US ITER completes final central solenoid deliveries for fusion milestone
US ITER delivered the last busbars and leads for ITER’s central solenoid, closing out the U.S. magnet scope on a component that will drive plasma current.

The last U.S.-supplied pieces for ITER’s central solenoid are now in hand, and that matters because this is not just another hardware drop. It closes out the American procurement package for the machine’s most powerful pulsed superconducting magnet, the component ITER says provides the magnetic flux needed to start and sustain plasma current.
On April 27, 2026, US ITER completed final deliveries for the solenoid, adding the last busbars and leads needed to connect the magnet modules electrically. Those parts arrived after the earlier shipment of the six-module magnet’s support structures, tooling and the modules themselves, all of it built to feed the towering assembly now taking shape at the Cadarache site in southern France.

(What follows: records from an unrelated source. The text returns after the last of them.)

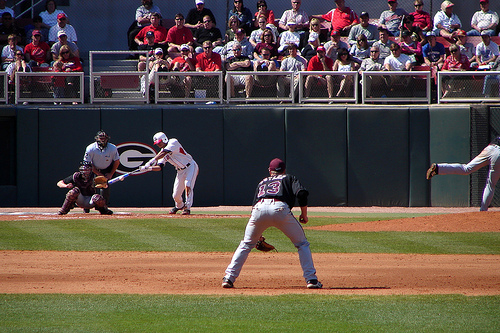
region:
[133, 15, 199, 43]
men wearing red shirts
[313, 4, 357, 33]
man wearing red shirt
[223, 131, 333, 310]
pitcher wearing baseball uniform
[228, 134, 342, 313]
pitcher wearing gray, blue and red baseball uniform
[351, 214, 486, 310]
green and brown baseball field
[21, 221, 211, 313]
green and brown baseball field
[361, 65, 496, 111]
white fence at baseball stadium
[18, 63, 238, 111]
white fence at baseball stadium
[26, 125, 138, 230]
umpire and catcher at baseball game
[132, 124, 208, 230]
batter with red and white uniform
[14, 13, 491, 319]
baseball game is underway.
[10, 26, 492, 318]
baseball game taking place in daytime.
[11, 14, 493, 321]
baseball game with much action.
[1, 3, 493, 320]
baseball game with great action.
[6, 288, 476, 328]
patch of green grass on ball field.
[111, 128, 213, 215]
baseball player swinging bat.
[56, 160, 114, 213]
baseball player squatting in position.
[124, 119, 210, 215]
baseball player in white uniform.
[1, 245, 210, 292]
patch of brown dirt on ball field.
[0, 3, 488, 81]
spectators at ball game.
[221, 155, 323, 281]
the baseball player is bent over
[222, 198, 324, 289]
the player's pant are whire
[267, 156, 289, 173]
the baseball player is wearing a cap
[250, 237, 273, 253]
the player has a baseball glove on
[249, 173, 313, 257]
the player's arms are down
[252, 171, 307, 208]
the player is wearing a dark shirt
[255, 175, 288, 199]
the shirt has lettering on it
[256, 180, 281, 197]
the shirt has number's on it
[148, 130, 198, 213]
the player is wearing a white uniform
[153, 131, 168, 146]
the player is wearing a helmet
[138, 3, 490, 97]
a crowd in the staduim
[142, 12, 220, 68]
four people wearing red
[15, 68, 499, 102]
seven guard rails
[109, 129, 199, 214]
a baseball player hitting a ball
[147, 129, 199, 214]
a baseball player in a white and red uniform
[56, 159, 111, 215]
a catcher trying to catch a ball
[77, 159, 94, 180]
a catcher's helmet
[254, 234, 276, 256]
a baseball mitt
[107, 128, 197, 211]
a player swinging a bat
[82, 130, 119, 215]
an umpire watching the ball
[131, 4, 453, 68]
these are spectectors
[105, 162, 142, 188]
this is a a base ball bat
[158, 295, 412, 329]
this is a grass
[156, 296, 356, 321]
the grass is green in color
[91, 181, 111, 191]
this is abase ball gloves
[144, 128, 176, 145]
this is a helmet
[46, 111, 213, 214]
these are base ball players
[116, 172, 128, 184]
this is a ball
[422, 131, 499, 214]
the man is felling down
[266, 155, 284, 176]
this is acap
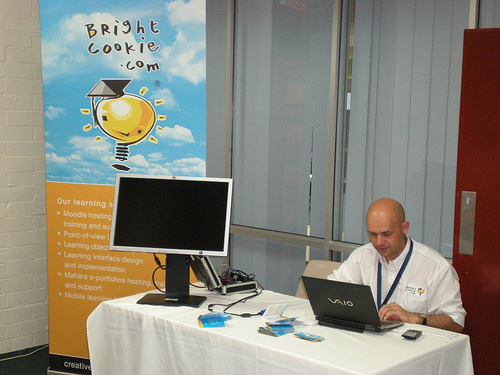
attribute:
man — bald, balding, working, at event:
[330, 196, 464, 333]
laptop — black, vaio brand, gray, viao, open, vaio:
[302, 274, 401, 332]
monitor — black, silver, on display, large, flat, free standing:
[111, 172, 234, 309]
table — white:
[77, 276, 470, 373]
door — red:
[453, 29, 500, 374]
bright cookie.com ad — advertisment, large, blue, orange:
[38, 3, 213, 375]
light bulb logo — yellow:
[81, 94, 165, 166]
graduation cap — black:
[88, 76, 130, 103]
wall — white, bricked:
[1, 2, 50, 353]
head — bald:
[364, 197, 409, 259]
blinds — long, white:
[235, 3, 459, 309]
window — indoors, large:
[230, 3, 470, 317]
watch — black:
[417, 312, 428, 325]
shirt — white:
[329, 239, 465, 327]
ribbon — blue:
[374, 237, 413, 315]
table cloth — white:
[86, 273, 472, 373]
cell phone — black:
[403, 326, 422, 340]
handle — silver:
[457, 190, 475, 257]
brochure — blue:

The scale is hard to miss. The central solenoid stands 18 meters tall when assembled, and it is built as a stack of six modules. Five are already in place at ITER, with the sixth scheduled to be added later in the year. Each module took more than two years to fabricate and test before shipment, a timeline that shows why “final deliveries” is a real construction threshold and not a ceremonial one. Without the busbars and leads, the stack cannot be fully tied into the machine’s electrical and magnetic architecture.

US ITER, led through the project team at Oak Ridge National Laboratory, said the procurement package is now effectively closed out, which gives the domestic program credit for the full magnet scope. The fabrication work was done at General Atomics’ Magnet Technologies Center in Poway, California, turning the solenoid into one of the clearest U.S. supply-chain wins inside the sprawling international build.
For fusion watchers, the milestone shifts ITER from abstract promise to trackable machine assembly. The central solenoid is one of the defining components of the tokamak, and its completion keeps the path open toward first plasma. Just as important, it shows that a highly specialized, multinational component can be designed, fabricated, tested, shipped and delivered on schedule enough to keep the build moving. In a project this large, that kind of closeout is the difference between paper progress and real assembly momentum.